§ **EXCERPT TO READ**
Slaves to Fashion is a pioneering cultural history of the black dandy, from his emergence in Enlightenment England to his contemporary incarnations in the cosmopolitan art worlds of London and New York. It is populated by sartorial impresarios such as Julius Soubise, a freed slave who sometimes wore diamond-buckled, red-heeled shoes as he circulated through the social scene of eighteenth-century London, and Yinka Shonibare, a prominent Afro-British artist who not only styles himself as a fop but also creates ironic commentaries on black dandyism in his work. Interpreting performances and representations of black dandyism in particular cultural settings and literary and visual texts, Monica L. Miller emphasizes the importance of sartorial style to black identity formation in the Atlantic diaspora.
Dandyism was initially imposed on black men in eighteenth-century England, as the Atlantic slave trade and an emerging culture of conspicuous consumption generated a vogue in dandified black servants. “Luxury slaves” tweaked and reworked their uniforms, and were soon known for their sartorial novelty and sometimes flamboyant personalities. Tracing the history of the black dandy forward to contemporary celebrity incarnations such as Andre 3000 and Sean Combs, Miller explains how black people became arbiters of style and how they have historically used the dandy’s signature tools—clothing, gesture, and wit—to break down limiting identity markers and propose new ways of fashioning political and social possibility in the black Atlantic world. With an aplomb worthy of her iconographic subject, she considers the black dandy in relation to nineteenth-century American literature and drama, W. E. B. Du Bois’s reflections on black masculinity and cultural nationalism, the modernist aesthetics of the Harlem Renaissance, and representations of black cosmopolitanism in contemporary visual art.
Professor of Africana Studies Dr. Monica L. Miller traces the history of Black dandyism, showing how Black people have historically used style as a means of resistance and “sartorial revenge” (109). A dandy is a (typically masculine person) who is greatly concerned with the smartness of their dress and elegance in self-presentation. Black men re-imagined colonial fashion through wit, subverting the dominant racist imagination. Rather than seeing Black dandies as imitating Western dress, Dr. Miller argues that Black dandyism broke down rigid identity markers and generated new, self-determined categories.

§ **MATERIAL PROVIDED**
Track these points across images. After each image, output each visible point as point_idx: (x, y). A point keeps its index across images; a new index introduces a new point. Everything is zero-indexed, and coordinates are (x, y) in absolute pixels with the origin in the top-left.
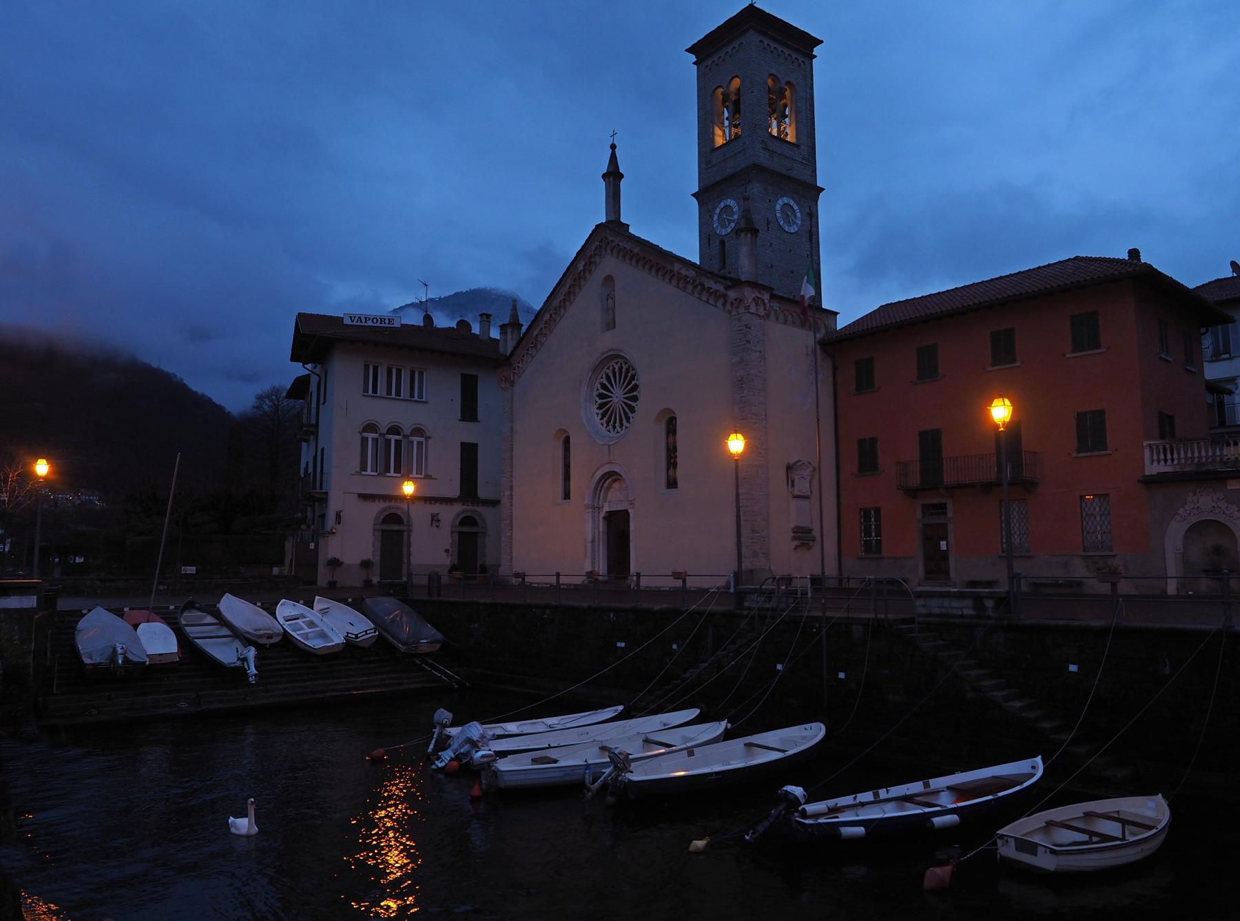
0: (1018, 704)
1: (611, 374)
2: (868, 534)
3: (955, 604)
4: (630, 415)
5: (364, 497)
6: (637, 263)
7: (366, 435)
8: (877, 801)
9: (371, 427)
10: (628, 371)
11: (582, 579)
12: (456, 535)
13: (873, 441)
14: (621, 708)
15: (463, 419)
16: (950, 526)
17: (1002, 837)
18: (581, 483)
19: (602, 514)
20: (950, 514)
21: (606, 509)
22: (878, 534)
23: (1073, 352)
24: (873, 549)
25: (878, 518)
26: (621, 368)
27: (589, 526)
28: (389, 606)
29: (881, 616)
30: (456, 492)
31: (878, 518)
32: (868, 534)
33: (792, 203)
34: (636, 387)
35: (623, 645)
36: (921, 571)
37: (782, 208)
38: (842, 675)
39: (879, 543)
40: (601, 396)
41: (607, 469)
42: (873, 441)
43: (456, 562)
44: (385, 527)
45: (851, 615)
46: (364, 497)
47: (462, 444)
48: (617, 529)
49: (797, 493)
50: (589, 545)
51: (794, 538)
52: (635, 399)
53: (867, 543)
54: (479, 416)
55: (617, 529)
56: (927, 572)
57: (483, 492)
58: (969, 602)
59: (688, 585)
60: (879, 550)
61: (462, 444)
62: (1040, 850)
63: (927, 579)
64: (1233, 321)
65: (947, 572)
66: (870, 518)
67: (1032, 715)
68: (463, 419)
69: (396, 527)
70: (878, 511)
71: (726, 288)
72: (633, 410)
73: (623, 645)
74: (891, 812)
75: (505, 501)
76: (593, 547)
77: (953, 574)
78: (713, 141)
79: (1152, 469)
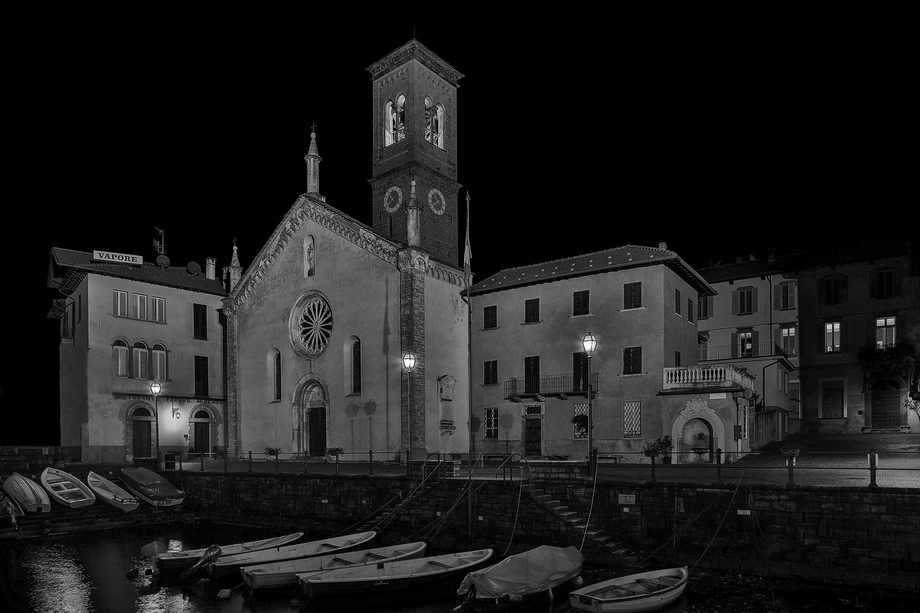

§ **EXERCISE**
Restate the description of Slaves to Fashion, starting at "Professor of Africana" and ending at "new, self-determined categories.", with every "Black dandyism" replaced by "Black dandy style".

§ **THE RESULT**
Professor of Africana Studies Dr. Monica L. Miller traces the history of Black dandy style, showing how Black people have historically used style as a means of resistance and “sartorial revenge” (109). A dandy is a (typically masculine person) who is greatly concerned with the smartness of their dress and elegance in self-presentation. Black men re-imagined colonial fashion through wit, subverting the dominant racist imagination. Rather than seeing Black dandies as imitating Western dress, Dr. Miller argues that Black dandy style broke down rigid identity markers and generated new, self-determined categories.